Text section:
((

Zezinho

Personal information
- Full name: José Luís dos Santos Pinto
- Date of birth: 14 March 1992 (age 34)
- Place of birth: Rio Grande do Sul, Brazil
- Height: 1.74 m (5 ft 8+1⁄2 in)
- Positions: Left winger; attacking midfielder;

Team information
- Current team: Joinville

Youth career
- Juventude

Senior career*
- Years: Team / Apps / (Gls)
- 2009–2010: Juventude / 21 / (2)
- 2010: → Santos (loan) / 14 / (0)
- 2010–2013: Deportivo Maldonado / 0 / (0)
- 2011: → Bahia (loan) / 1 / (0)
- 2012–2017: Atlético Paranaense / 31 / (1)
- 2014: → Chapecoense (loan) / 17 / (1)
- 2014: → Atlético Goianiense (loan) / 4 / (0)
- 2015: → Nacional (loan) / 1 / (0)
- 2016: → Ceará (loan) / 0 / (0)
- 2017–2018: Paraná / 14 / (0)
- 2018: São Bento / 9 / (1)
- 2020: Rio Branco / 0 / (0)
- 2020–: Joinville / 0 / (0)

International career
- 2009: Brazil U-17 / 3 / (0)

= Zezinho (footballer, born March 1992) =

Brazilian footballer

José Luis dos Santos Pinto better known as Zezinho (born 14 March 1992), is a Brazilian football player who plays for Joinville.
He has also played for the Brazilian national youth teams.

==Career==

===Juventude===
Zezinho began his football career at Juventude and was promoted to the A team in 2008. On 3 June 2009, he made his first team debut in a 1–0 home loss against Paraná, coming on as a second-half substitute, replacing Edimar. Two weeks later, Zezinho was sent off for first time in his senior career, during a game against Bragantino. On 5 August, he scored his first goal for Juventude against Portuguesa. Zezinho then scored in Juventude's 2–0 win over Fortaleza on 19 September 2009, taking his tally for the season to 2 goals. He earned 21 Série B appearances.

===Santos (loan)===
On 10 February 2010, Zezinho was loaned out to Série A club Santos. He was assigned the number 8 shirt. Zezinho made his competitive début for Santos in the Campeonato Paulista on 8 April 2010, starting alongside Zé Eduardo in attack in Santos's 4–2 victory over Sertãozinho. On 6 June, in a Série A match against Vasco da Gama, he assisted Madson for the fourth goal as Santos cruised to a 4–0 win.

))

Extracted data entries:

((

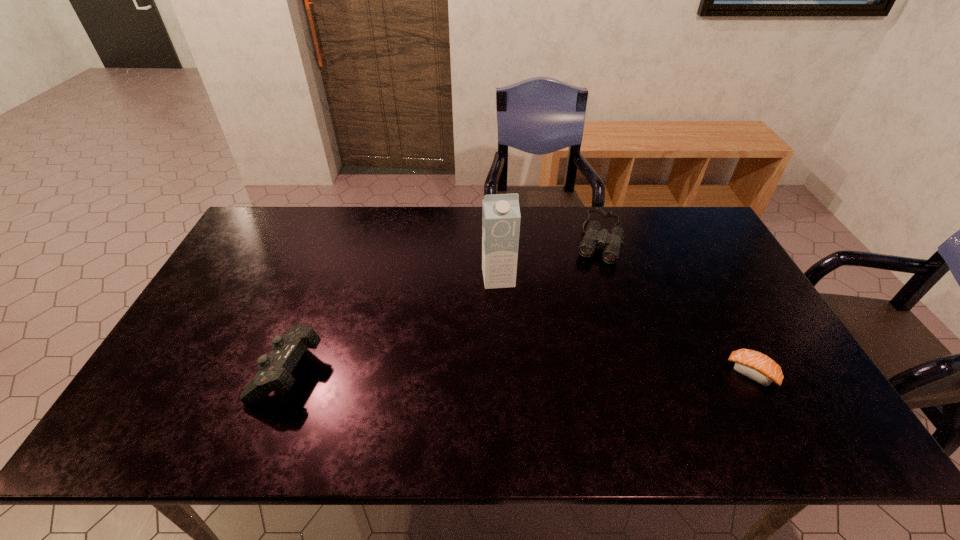
Identify the location of the second tallest object. (275, 369).

At what (x,y) coordinates should I click in order to perform the action: click on control. Please return your answer as a coordinate pair (x, y). The height and width of the screenshot is (540, 960). Looking at the image, I should click on (275, 369).

Find the location of `the rightmost object`. the rightmost object is located at coordinates (752, 364).

In order to click on sushi in this screenshot , I will do `click(752, 364)`.

Find the location of `the third nearest object`. the third nearest object is located at coordinates (501, 216).

Where is `the second object from left to right`? This screenshot has height=540, width=960. the second object from left to right is located at coordinates (501, 216).

At what (x,y) coordinates should I click in order to perform the action: click on the second object from right to left. Please return your answer as a coordinate pair (x, y). Image resolution: width=960 pixels, height=540 pixels. Looking at the image, I should click on (593, 236).

Image resolution: width=960 pixels, height=540 pixels. I want to click on the farthest object, so click(593, 236).

Locate an element on the screen. vacant space located on the back of the control is located at coordinates (329, 264).

Identify the location of vacant position located on the back of the rightmost object. (694, 265).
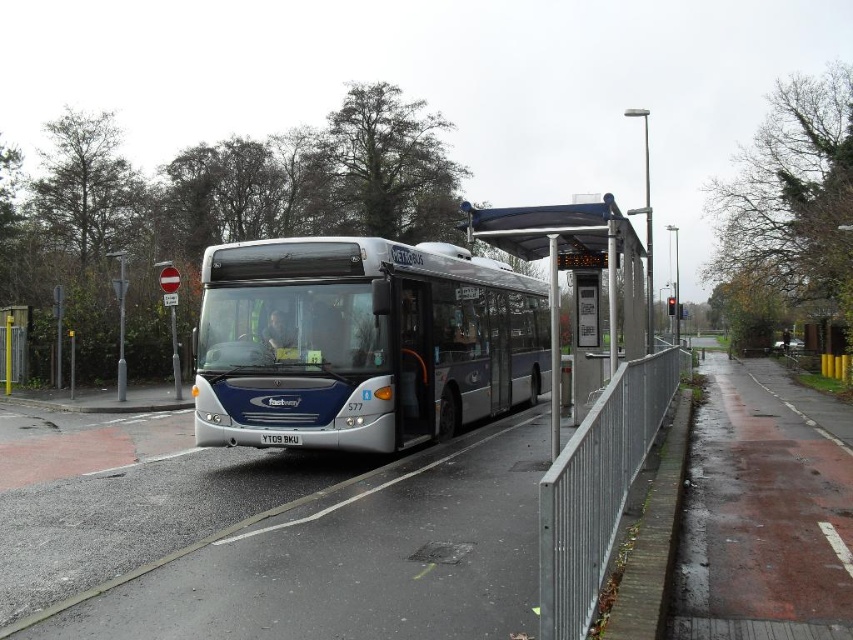
You are a pedestrian standing at the bus stop. You need to cross the road to reach the silver metallic fence at right. Which side of the silver metallic bus at center should you walk around to get to the fence?

You should walk around the right side of the silver metallic bus at center to reach the silver metallic fence at right since the bus is to the left of the fence.

Consider the image. You are a delivery person with a cart that is 1.2 meters wide. You need to pass through the space between the silver metallic fence at right and the transparent plastic bus stop at center. Can your cart fit through the space?

The silver metallic fence at right might be wider than transparent plastic bus stop at center, but the exact width isn t specified. Without knowing the exact dimensions, it s uncertain if the cart will fit. Please check the actual space before proceeding.

You are a delivery person with a cart that is 2 feet wide. You need to move your cart between the silver metallic bus at center and the transparent plastic bus stop at center. Can you fit your cart through the space between them?

The distance between the silver metallic bus at center and the transparent plastic bus stop at center is 6.67 feet, which is wider than your cart of 2 feet. Therefore, you can fit your cart through the space between them.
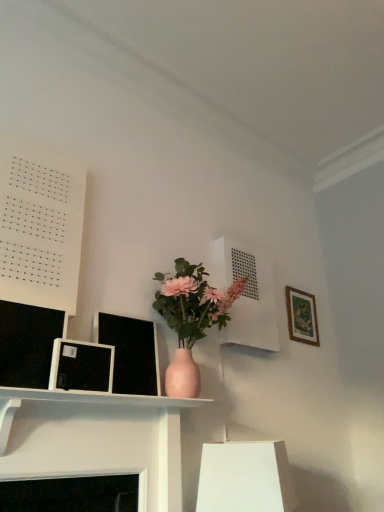
Question: Considering the relative positions of wooden picture frame at upper right, the first picture frame positioned from the right, and white paper at upper left in the image provided, is wooden picture frame at upper right, the first picture frame positioned from the right, to the left or to the right of white paper at upper left?

Choices:
 (A) left
 (B) right

Answer: (B)

Question: Which is correct: wooden picture frame at upper right, the second picture frame from the left, is inside white paper at upper left, or outside of it?

Choices:
 (A) outside
 (B) inside

Answer: (A)

Question: Estimate the real-world distances between objects in this image. Which object is farther from the matte black picture frame at left, placed as the first picture frame when sorted from left to right?

Choices:
 (A) wooden picture frame at upper right, the first picture frame positioned from the right
 (B) white matte vent at upper center, which is the first shelf in right-to-left order
 (C) white paper at upper left
 (D) matte white shelf at center, the first shelf in the left-to-right sequence

Answer: (A)

Question: Based on their relative distances, which object is nearer to the white matte vent at upper center, which is the first shelf in right-to-left order?

Choices:
 (A) white paper at upper left
 (B) matte black picture frame at left, which ranks as the 1th picture frame in front-to-back order
 (C) wooden picture frame at upper right, the first picture frame positioned from the right
 (D) matte white shelf at center, arranged as the second shelf when viewed from the right

Answer: (C)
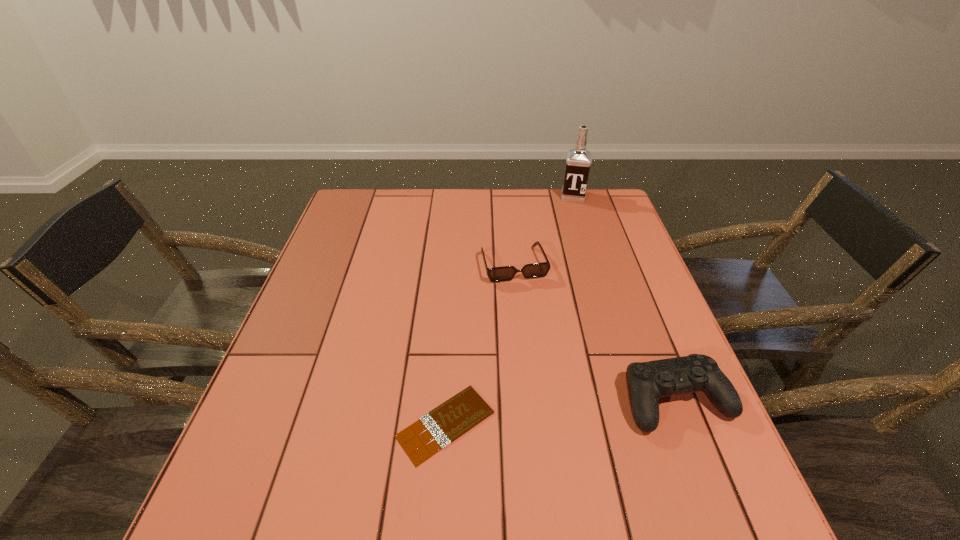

))

Exercise goal: Edit the text on Zezinho from "- 2010–2013: Deportivo" up to and including "(loan) / 4 / (0)", replacing "Bahia" with "Vitória". The data is not needed here.

Written response:
- 2010–2013: Deportivo Maldonado / 0 / (0)
- 2011: → Vitória (loan) / 1 / (0)
- 2012–2017: Atlético Paranaense / 31 / (1)
- 2014: → Chapecoense (loan) / 17 / (1)
- 2014: → Atlético Goianiense (loan) / 4 / (0)